The tactical showed Plato had retreated into a travel store to remove itself from the line of fire. Bren assumed that one of the ASSAILs would knock out the laser any moment with their 12mm cannons.
“Fractures,” two handlers said in unison.
“Patton,” one continued.
“Pandora,” said the other.
Bren heard the kah-wump of glue grenades going off. Glue tendrils whipped past the view on Meridian, but he couldn’t tell who tried to glue whom.
Boom. Boom.
Bren sighed and watched the tactical. He’d lost track of the sniper that had engaged Meridian, but he assumed the person wasn’t a major threat to the ASSAILs.
Nothing I can do but watch, he told himself again.
“Pandora’s down,” a handler said. “I’m putting in for a transfer.”

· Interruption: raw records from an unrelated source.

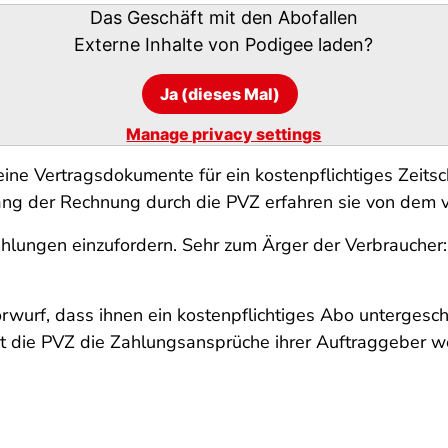
Das Geschäft mit den Abofallen
Externe Inhalte von
Podigee
laden?
Ja (dieses Mal)
Manage privacy settings
keine Vertragsdokumente für ein kostenpflichtiges Zeits
ng der Rechnung durch die PVZ erfahren sie von dem v
lungen einzufordern. Sehr zum Ärger der Verbraucher:
wurf, dass ihnen ein kostenpflichtiges Abo untergesch
gt die PVZ die Zahlungsansprüche ihrer Auftraggeber we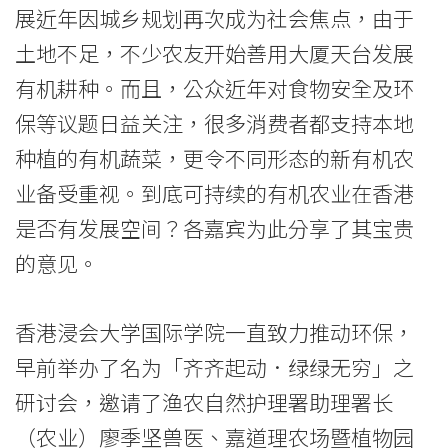
理
展近年因城乡规划再次成为社会焦点，由于
署
土地不足，不少农友开始善用大厦天台发展
及
有机耕种。而且，公众近年对食物安全及环
保等议题日益关注，很多消费者都支持本地
嘉
种植的有机蔬菜，更令不同形态的新有机农
道
业备受重视。到底可持续的有机农业在香港
理
是否有发展空间？各嘉宾为此分享了其宝贵
农
的意见。
场
香港浸会大学国际学院一直致力推动环保，
讨
早前举办了名为「齐齐起动．绿绿无穷」之
论
研讨会，邀请了渔农自然护理署助理署长
可
（农业）廖季坚兽医、嘉道理农场暨植物园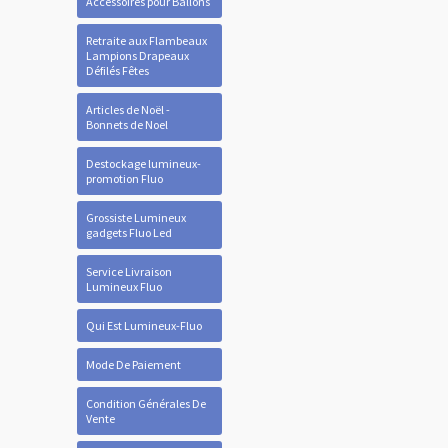
Accessoires pour Ballons
Retraite aux Flambeaux
Lampions Drapeaux
Défilés Fêtes
Articles de Noël -
Bonnets de Noel
Destockage lumineux-
promotion Fluo
Grossiste Lumineux
gadgets Fluo Led
Service Livraison
Lumineux Fluo
Qui Est Lumineux-Fluo
Mode De Paiement
Condition Générales De
Vente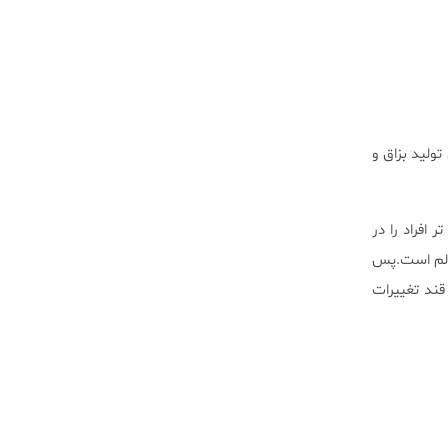
ث افزایش تولید بزاق و
ین باورند که تغییرات سطح pHدر اینجا موثر است. سطوح pH پایین تر افراد را در
اتر pH نشان دهنده دندان سالم است.پس
شیر و ماست بدون قند تغییرات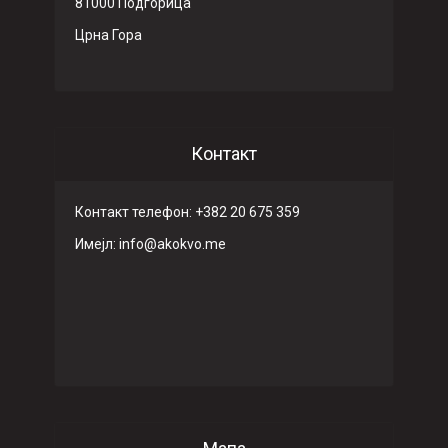
81000 Подгорица
Црна Гора
Контакт
Контакт телефон: +382 20 675 359
Имeјл: info@akokvo.me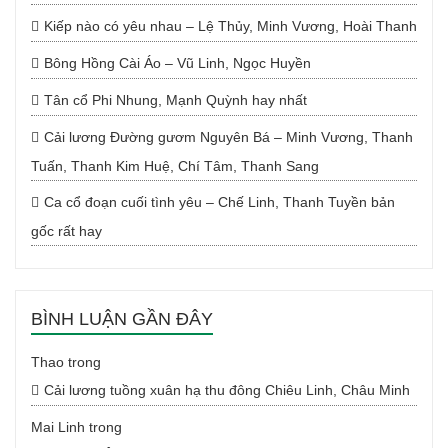
Kiếp nào có yêu nhau – Lệ Thủy, Minh Vương, Hoài Thanh
Bông Hồng Cài Áo – Vũ Linh, Ngọc Huyền
Tân cổ Phi Nhung, Mạnh Quỳnh hay nhất
Cải lương Đường gươm Nguyên Bá – Minh Vương, Thanh
Tuấn, Thanh Kim Huệ, Chí Tâm, Thanh Sang
Ca cổ đoạn cuối tình yêu – Chế Linh, Thanh Tuyền bản
gốc rất hay
BÌNH LUẬN GẦN ĐÂY
Thao
trong
Cải lương tuồng xuân hạ thu đông Chiêu Linh, Châu Minh
Mai Linh
trong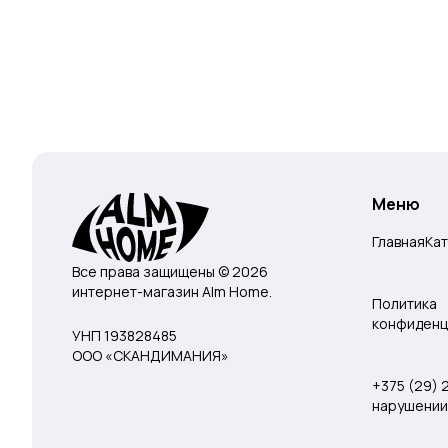
Меню
Главная
Ка
Все права защищены © 2026
интернет-магазин Alm Home.
Политика
конфиденц
УНП 193828485
ООО «СКАНДИМАНИЯ»
+375 (29)
нарушении 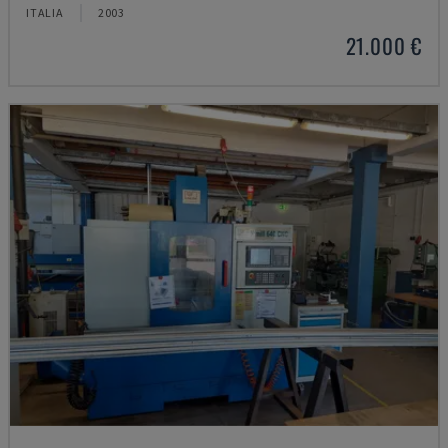
ITALIA
2003
21.000 €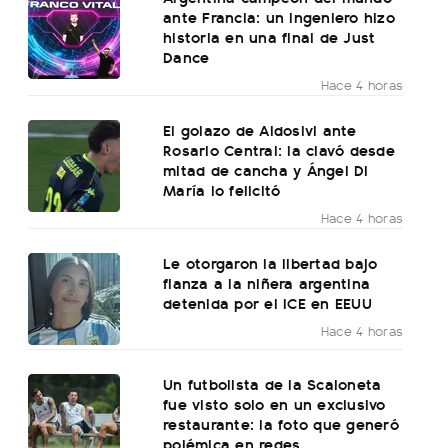
ante Francia: un ingeniero hizo
historia en una final de Just
Dance
Hace 4 horas
El golazo de Aldosivi ante
Rosario Central: la clavó desde
mitad de cancha y Ángel Di
María lo felicitó
Hace 4 horas
Le otorgaron la libertad bajo
fianza a la niñera argentina
detenida por el ICE en EEUU
Hace 4 horas
Un futbolista de la Scaloneta
fue visto solo en un exclusivo
restaurante: la foto que generó
polémica en redes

Bren wasn’t too concerned. The handlers could screw up and cause trouble for a mission, but trouble in a mission didn’t mean they had screwed up. Still, the handlers were serious about their jobs and often took it personally when their machine was killed. Much as Hoffman exhibited the opposite reaction—pride—when Meridian survived time and again.
Boom.
The firing slowed. The tactical display updated to show more dead security machines out on the concourse. Bren swept the view around in the virtual pane trying to find a symbol indicating a Red kill. There was none.
“That was close. I think we could have easily lost more machines there,” Bren said aloud.
“Lucky Meridian,” Hoffman said, smiling.